Dinle Peygamber-i zîşânın ilahî sözünü.
Türk Arapsız yaşamaz. Kim ki "yaşar" der delidir!
Arabın, Türk ise hem sağ gözü, hem sağ elidir.
Veriniz başbaşa, zira sonu hüsran-ı mübin
Ne Hılâfet kalıyor ortada, billahi ne din!
"Medeniyyet!" size çoktan beridir diş biliyor,
Evvelâ parçalamak, sonra da yutmak diliyor.
Arnavutlar size ibret olacakken, hâlâ,
Ne bu şûrîde [karışık] siyaset, ne bu fâsid dâvâ?
Görmüyor gittiği yanlış yolu, zannım çoğunuz...
Size rehberlik eden haydudu artık kovunuz!
Bunu benden duyunuz, ben ki evet Arnavudum..
Başka bir şey diyemem... İşte perişan yurdum!..."
Bu mısralar İstiklal Marşı'nın yazarı Arnavut asıllı Mehmet Akif Ersoy'a ait.

Ne yapsak, Bediüzzaman'ı, Mehmet Akif'i yesek bitirsek mi Türkler'e verdikleri primden dolayı?
Kedi, yavrusunu yemeye yöneldiğinde önce onu fareye benzetirmiş.

Şimdilerde kimi Kürt kardeşlerimiz "Türk İslamcılar"ı yemek için duygu dünyalarında epeyce mesai sarf ediyorlar. Öyle ki bu, kimi İslami kavramları tüketmeye kadar varıyor.
Mesela "ümmet" kelimesinden çok alerji duyulmaya başlanmış. Bu söylemin İslamcılar'ın "Türkçülükleri"ni gizleme aracı haline dönüştüğü düşünülüyormuş.
Aynı şekilde, "İslam kardeşliği" sözünden de çok gıcık kapılır olmuş. Bu da "Türk İslamcılar"ın "Kürtler'in ezilmişliği"ni görmezden gelmelerinin bir aracına dönüşmüşmüş.
Türk İslamcılar'ı yiyoruz böylece.

Ama onun yanında "İslam kardeşliği" sözünü de yiyoruz, "ümmet" bilincini de.
Bediüzzaman gibi, Mehmet Akif gibi, ümmetin kardeşliği adına, büyük Osmanlı Devleti'nin tahribine karşı çıkan şahsiyetleri de yiyoruz.
Saf adamlarmış Bediüzzaman da, Akif de...
Bir bakalım yüreklerimize, Öcalan daha mı sıcak geliyor ne?
Mesafeleri kaldırdık mı Öcalan'la?
Mesela o arkadaşlarımız hiç "Kürtçü" olmuyorlar ya da onlar "Kürtçü" olunca, hiç ırkçı hale gelmiyor, "İslamcı" hüviyetleri hiç yara almıyor.
Ah o Türk İslamcılar'ın Türkiye bütünlüğünü koruma refleksleri yok mu?

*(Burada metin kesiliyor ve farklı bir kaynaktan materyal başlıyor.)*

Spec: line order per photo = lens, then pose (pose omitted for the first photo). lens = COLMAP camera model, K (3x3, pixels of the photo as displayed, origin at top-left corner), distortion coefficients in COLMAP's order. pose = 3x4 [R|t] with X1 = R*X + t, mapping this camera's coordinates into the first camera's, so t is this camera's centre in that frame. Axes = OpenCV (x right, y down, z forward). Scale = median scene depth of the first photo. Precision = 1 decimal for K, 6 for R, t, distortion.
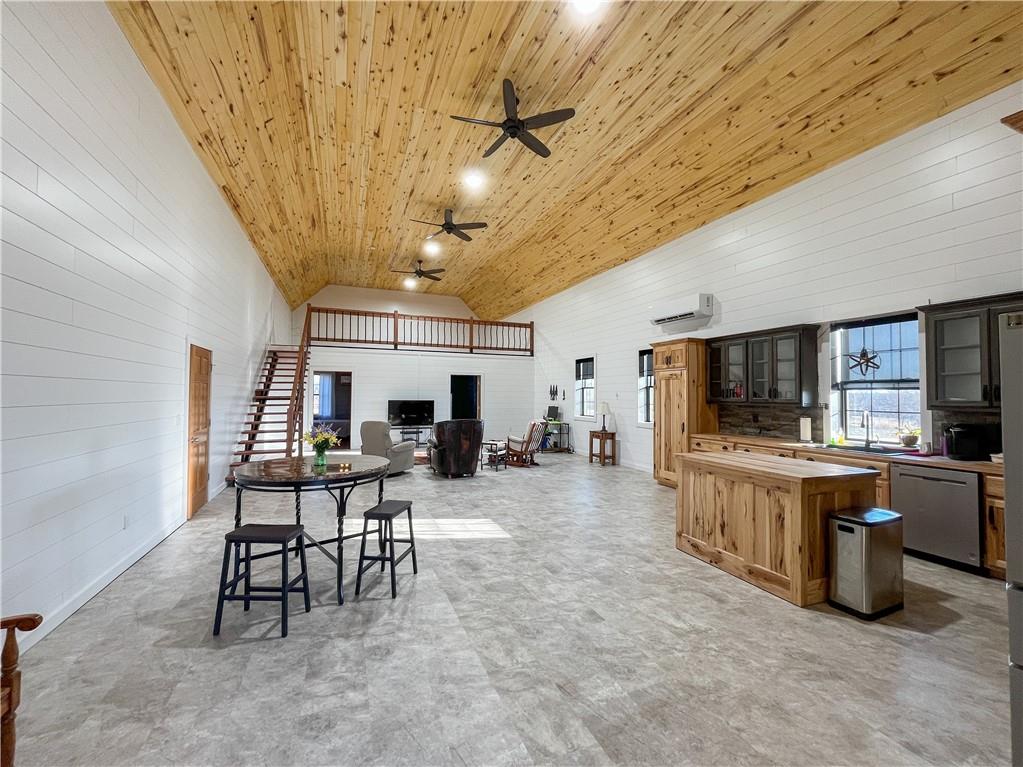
lens RADIAL K [[428.6, 0, 511.5], [0, 428.6, 383.5], [0, 0, 1]] dist [-0.001507, -0.000321]
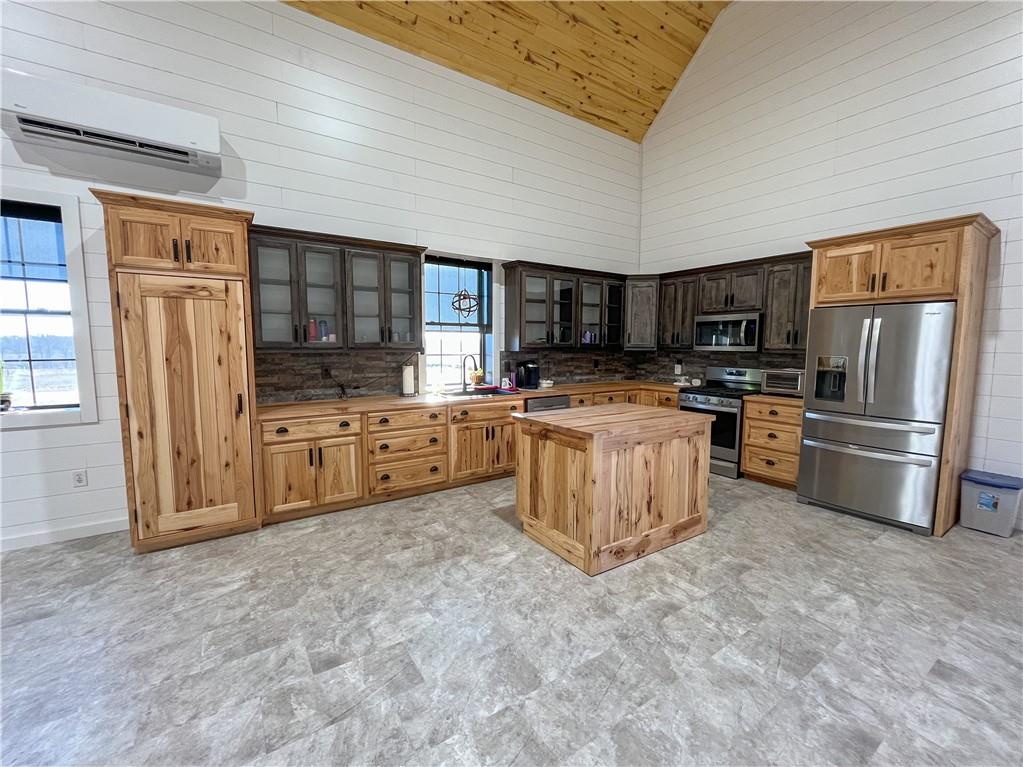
lens RADIAL K [[428.6, 0, 511.5], [0, 428.6, 383.5], [0, 0, 1]] dist [-0.001507, -0.000321]
pose [[-0.208096, -0.100886, 0.972892, -0.197219], [-0.032122, 0.994835, 0.096291, 0.039580], [-0.977581, -0.011214, -0.210262, 1.323895]]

En iyisi onların "Ayıptır söylemesi Türküm" diyecek bir psikolojiye itilmeleri.
Artık "Kürt sorunu"nu da değil, "Kürdistan sorunu"nu konuşmalıyız canım.

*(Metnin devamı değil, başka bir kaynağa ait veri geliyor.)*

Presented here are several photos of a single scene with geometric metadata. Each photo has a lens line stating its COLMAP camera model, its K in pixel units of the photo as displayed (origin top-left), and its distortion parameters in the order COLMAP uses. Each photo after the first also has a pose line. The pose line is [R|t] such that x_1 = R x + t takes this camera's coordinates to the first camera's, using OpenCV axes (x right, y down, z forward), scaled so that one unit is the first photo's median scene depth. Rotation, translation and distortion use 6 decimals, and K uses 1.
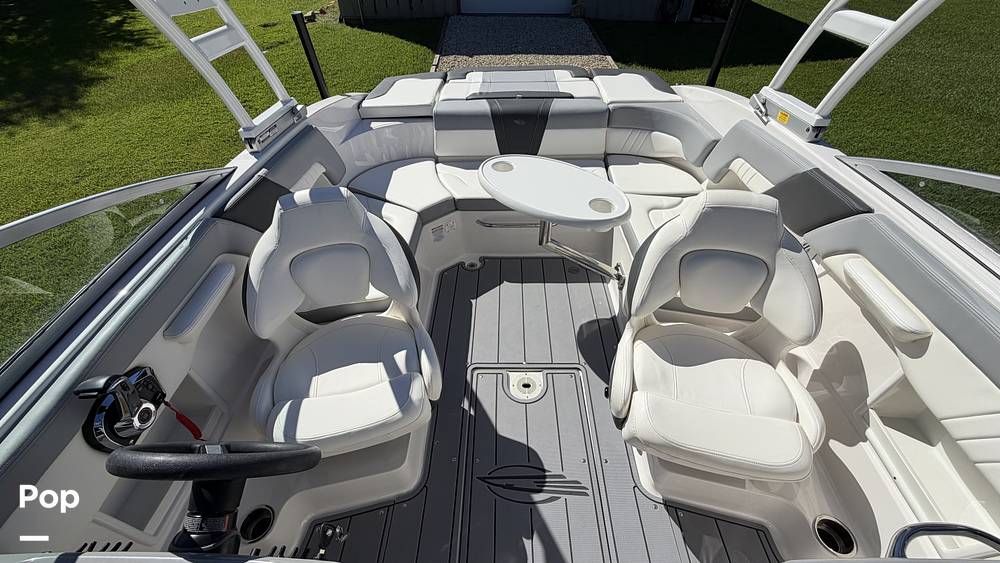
lens RADIAL K [[394.3, 0, 500.0], [0, 394.3, 281.5], [0, 0, 1]] dist [-0.002210, 0.000030]
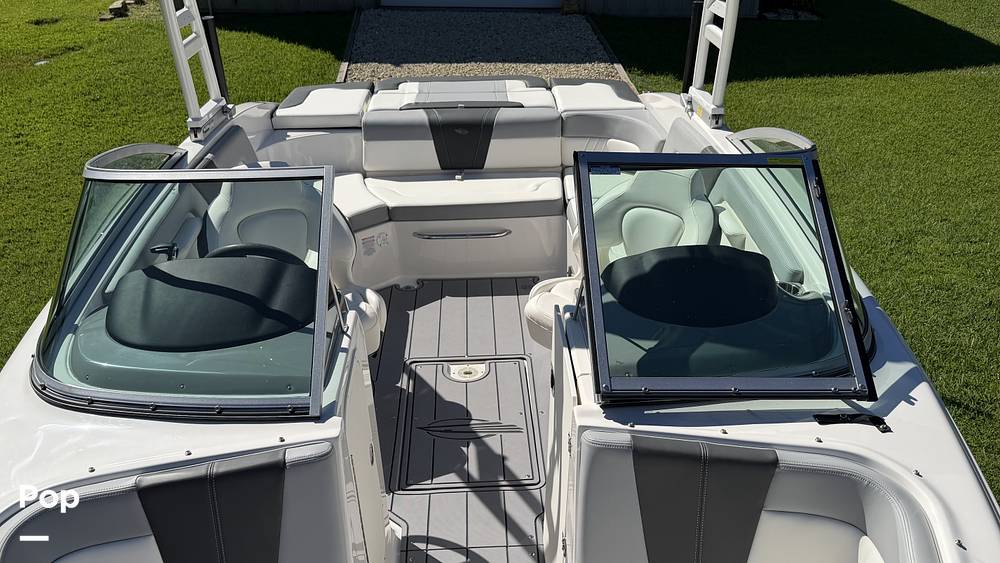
lens RADIAL K [[858.4, 0, 517.4], [0, 858.4, 298.4], [0, 0, 1]] dist [0.137098, -0.216186]
pose [[0.997443, -0.019098, 0.068869, 0.033584], [0.036667, 0.963893, -0.263752, 0.461307], [-0.061345, 0.265603, 0.962129, -0.751351]]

Hatırlıyorum, bir ara "sünnet"i , "hadis"i yemiştik İran Devrimi'nin coşkusu ile ve Şia'nın hadis sorgulaması ile, bir ara radikalizm adına "kalbi hayat"ı yemiştik. Hatta namazı yedik! Şimdilerde oralarda bir durulma oldu, pek çok radikal arkadaşımız, kalbi hayatı keşfetmeye başladı Allah'a şükür. Sünnete, hadislere yönelik salvoların dozajı düştü bir ölçüde.

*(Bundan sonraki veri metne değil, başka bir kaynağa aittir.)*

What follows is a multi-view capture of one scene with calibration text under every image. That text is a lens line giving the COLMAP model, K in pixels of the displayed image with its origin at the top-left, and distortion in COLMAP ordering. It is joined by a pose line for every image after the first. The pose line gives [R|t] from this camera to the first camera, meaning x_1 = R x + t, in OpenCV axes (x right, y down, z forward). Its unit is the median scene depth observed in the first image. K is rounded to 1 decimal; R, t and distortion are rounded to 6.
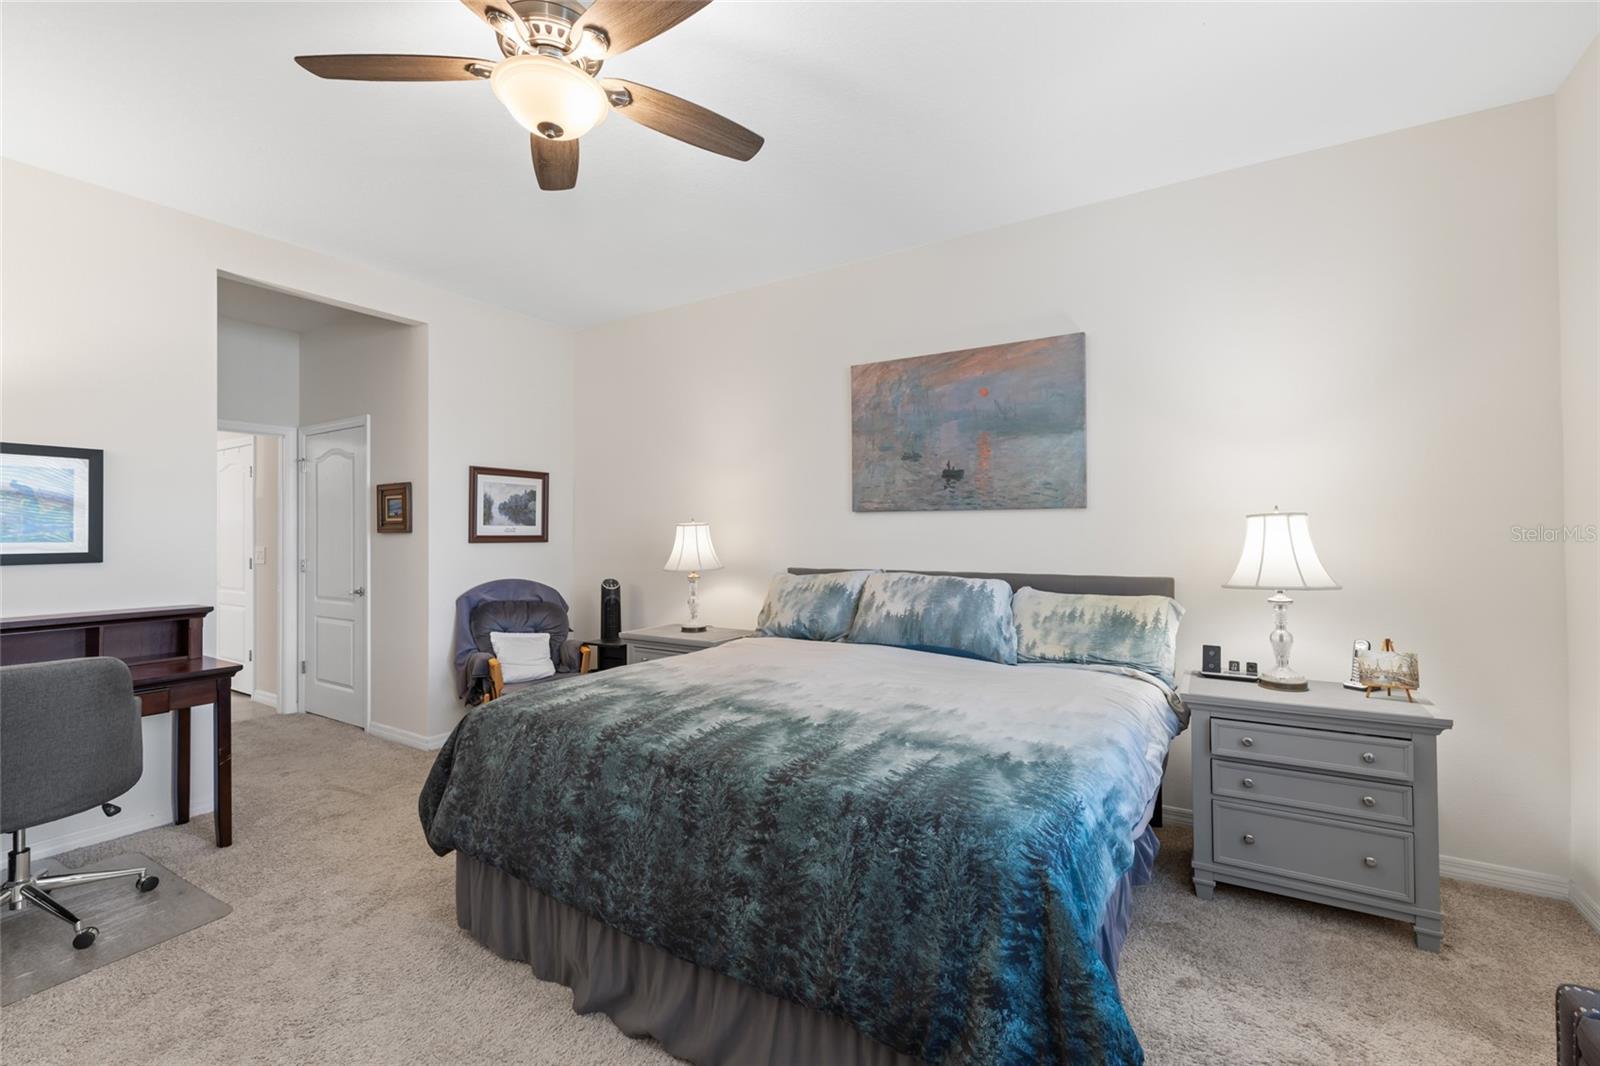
lens RADIAL K [[692.9, 0, 804.6], [0, 692.9, 529.2], [0, 0, 1]] dist [0.002014, -0.000148]
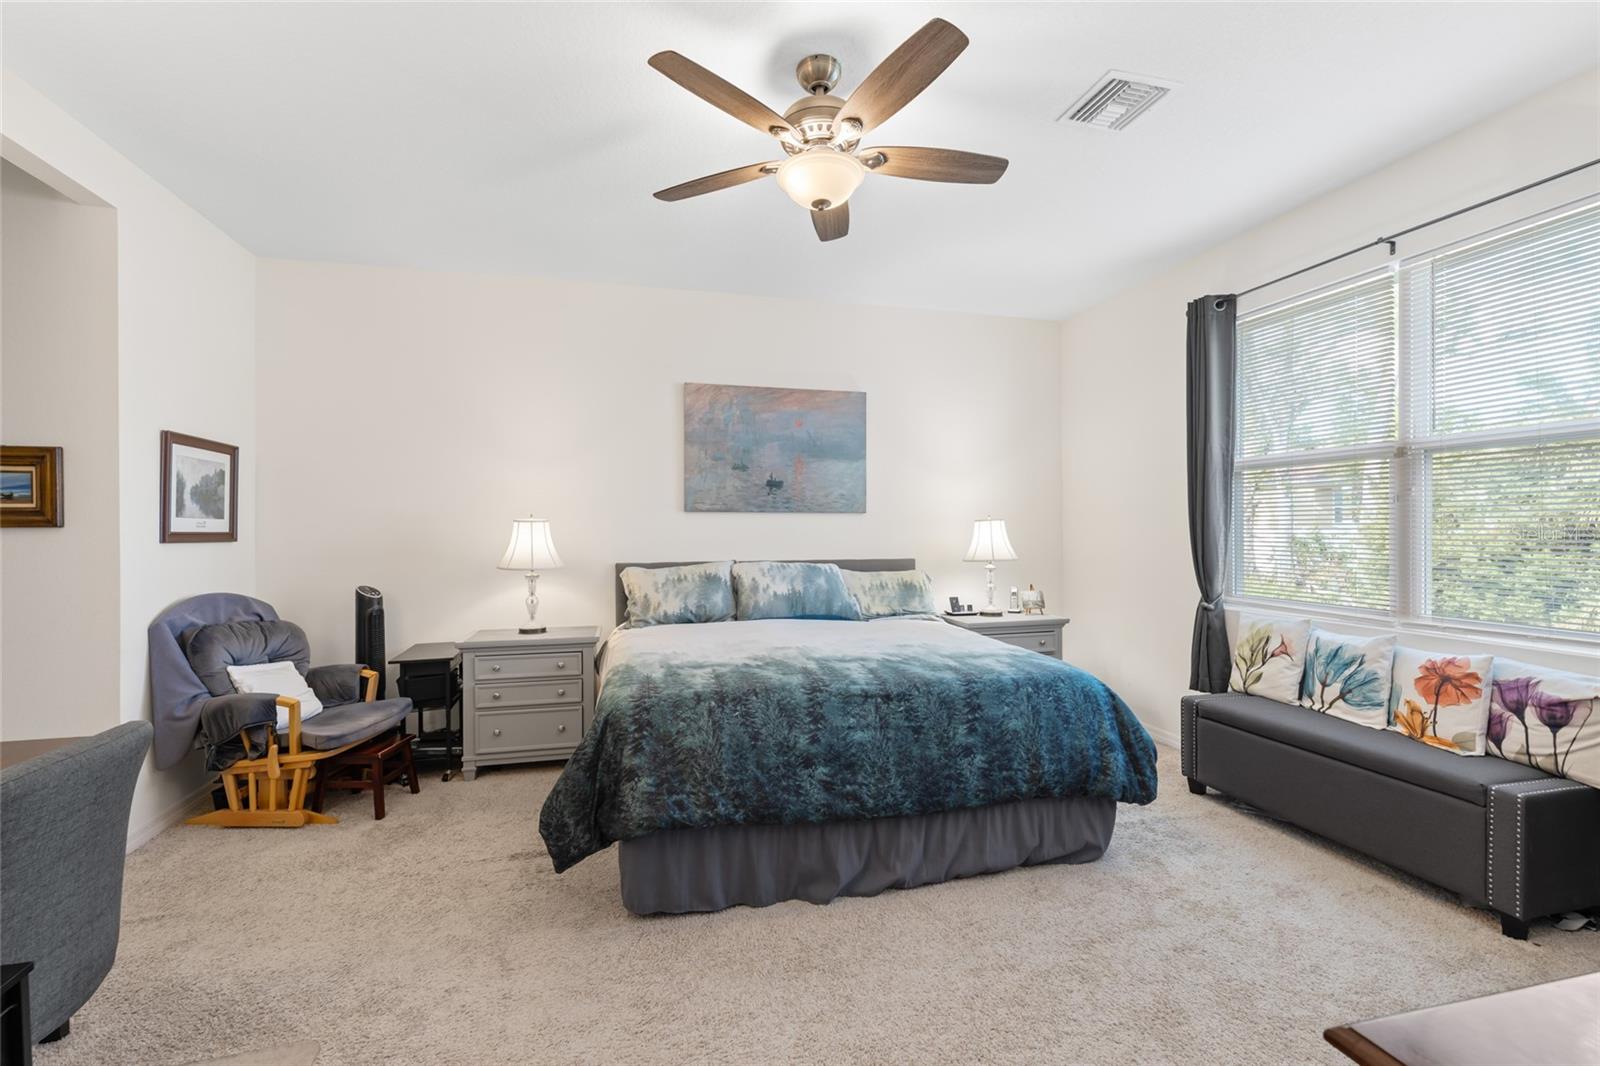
lens RADIAL K [[692.9, 0, 808.5], [0, 692.9, 533.5], [0, 0, 1]] dist [0.002014, -0.000148]
pose [[0.682629, -0.000164, 0.730765, -0.741787], [-0.004210, 0.999982, 0.004157, 0.006696], [-0.730753, -0.005914, 0.682616, 0.091787]]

Filistin'de "ümmet"i keşfediyoruz yeniden.
Kim bilir, belki on yıllar sonra Türkler, Kürtler olarak da "ümmet"i "kardeşliği" keşfederiz bazı acıların ardından... Bu konuyu yazacağım yeniden.

Dua talebi: Kenan Seyithanoğlu rahatsız. O, birçok Maraşlı yazarın, düşünce adamının yetişmesinde "ağabeylik" yapan önder insanlardan biri. Maraş'ın İmam Hatip Okulu Mezunlar Cemiyeti'nde taa 1960'lı yıllarda başlayan bir yolculuk bu. Hayatı hep "Asım" arayışında geçmiş. Dua bekliyor. Ben, onun, sıhhatine kavuşup, hiçbir zaman kaybetmediği heyecanı, coşkusu ile daha nice yıllar hizmet etmesini diliyorum Rabbimden.
Taziye: Risale-i Nur Camiası'nın "Ağabeylik" makamını bihakkın dolduran mümtaz şahsiyetlerinden Mustafa Sungur Beyefendi'ye de Allah'tan sonsuz rahmetler diler, gönül dostlarına taziyelerimi sunarım.